Report each line from the data below that holds the word "following".
━━━━━━━━
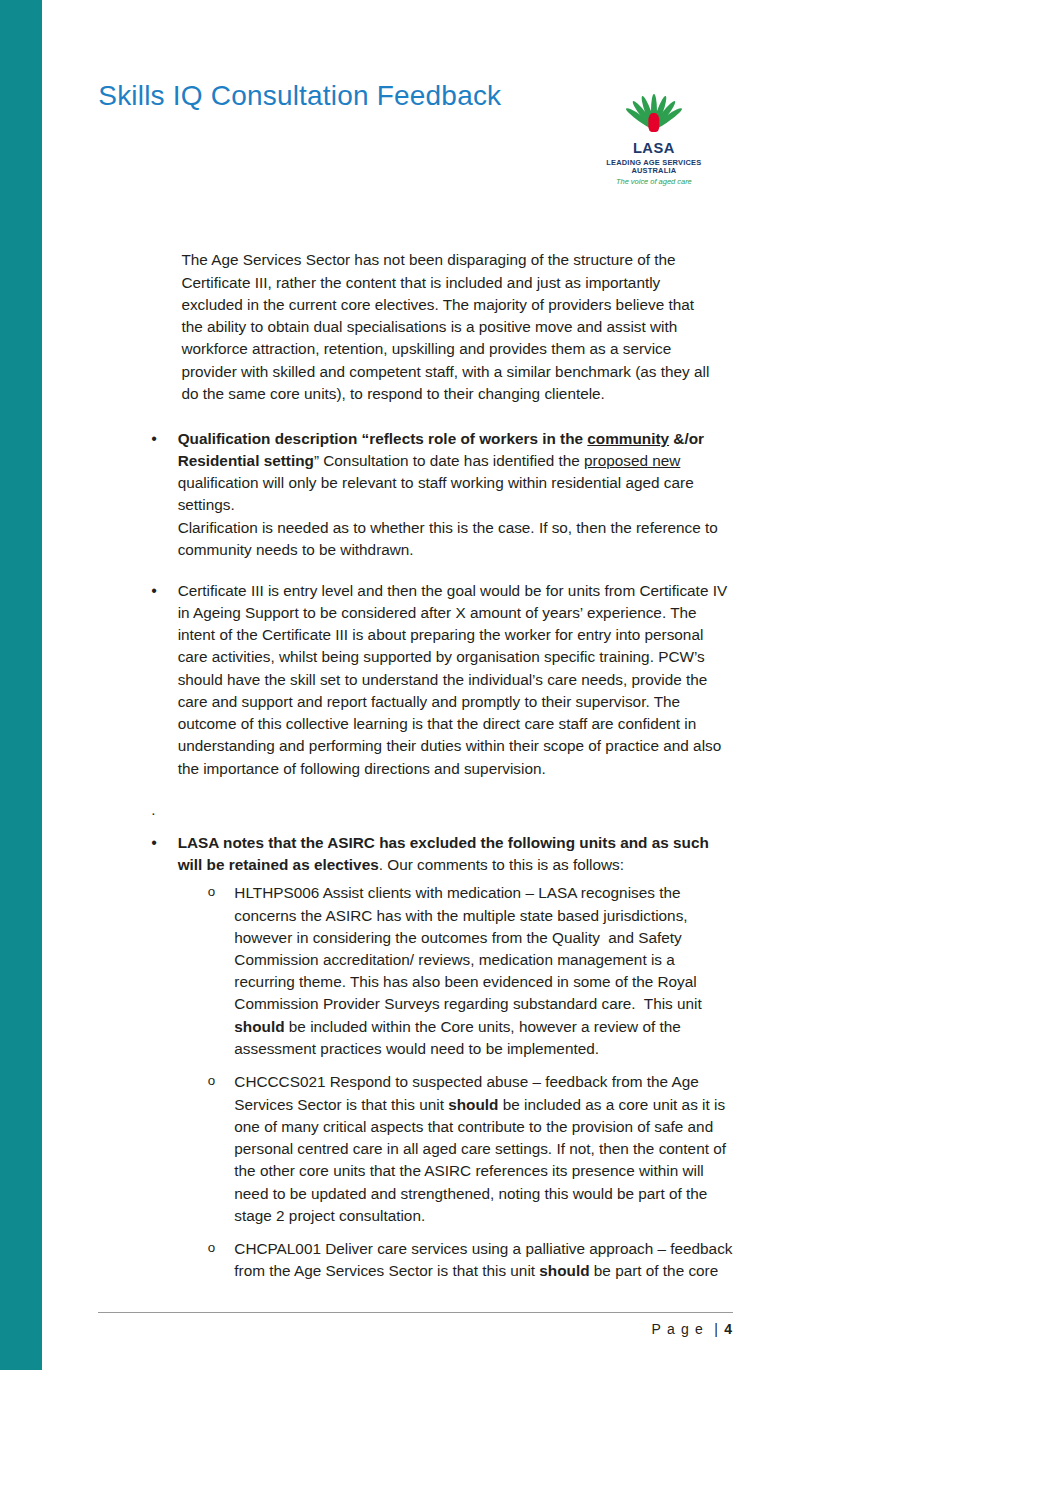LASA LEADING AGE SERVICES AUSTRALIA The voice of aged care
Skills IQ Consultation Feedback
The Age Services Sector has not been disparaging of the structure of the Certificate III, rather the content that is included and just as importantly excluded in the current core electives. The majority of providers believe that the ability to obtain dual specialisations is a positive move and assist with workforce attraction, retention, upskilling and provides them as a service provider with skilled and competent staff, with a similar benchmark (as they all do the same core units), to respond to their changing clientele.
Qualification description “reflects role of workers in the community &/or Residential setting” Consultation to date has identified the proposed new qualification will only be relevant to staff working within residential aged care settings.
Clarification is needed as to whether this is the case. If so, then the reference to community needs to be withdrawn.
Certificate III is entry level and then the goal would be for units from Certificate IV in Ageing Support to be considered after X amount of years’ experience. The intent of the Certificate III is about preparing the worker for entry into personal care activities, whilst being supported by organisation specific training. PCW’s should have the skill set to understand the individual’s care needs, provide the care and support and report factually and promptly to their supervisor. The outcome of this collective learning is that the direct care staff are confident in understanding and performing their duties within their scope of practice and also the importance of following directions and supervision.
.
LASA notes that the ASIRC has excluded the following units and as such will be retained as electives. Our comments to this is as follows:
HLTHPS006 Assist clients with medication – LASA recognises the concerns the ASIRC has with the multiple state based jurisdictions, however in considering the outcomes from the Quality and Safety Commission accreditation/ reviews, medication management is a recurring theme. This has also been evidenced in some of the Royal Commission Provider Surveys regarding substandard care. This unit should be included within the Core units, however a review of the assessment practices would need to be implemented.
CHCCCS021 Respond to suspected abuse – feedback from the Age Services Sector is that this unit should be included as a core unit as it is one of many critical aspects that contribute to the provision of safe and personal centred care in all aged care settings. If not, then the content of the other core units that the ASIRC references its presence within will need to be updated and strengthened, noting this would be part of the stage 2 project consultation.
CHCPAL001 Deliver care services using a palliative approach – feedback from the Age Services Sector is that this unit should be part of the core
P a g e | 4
━━━━━━━━
_Final answer_
Certificate III is entry level and then the goal would be for units from Certificate IV in Ageing Support to be considered after X amount of years’ experience. The intent of the Certificate III is about preparing the worker for entry into personal care activities, whilst being supported by organisation specific training. PCW’s should have the skill set to understand the individual’s care needs, provide the care and support and report factually and promptly to their supervisor. The outcome of this collective learning is that the direct care staff are confident in understanding and performing their duties within their scope of practice and also the importance of following directions and supervision.
LASA notes that the ASIRC has excluded the following units and as such will be retained as electives. Our comments to this is as follows:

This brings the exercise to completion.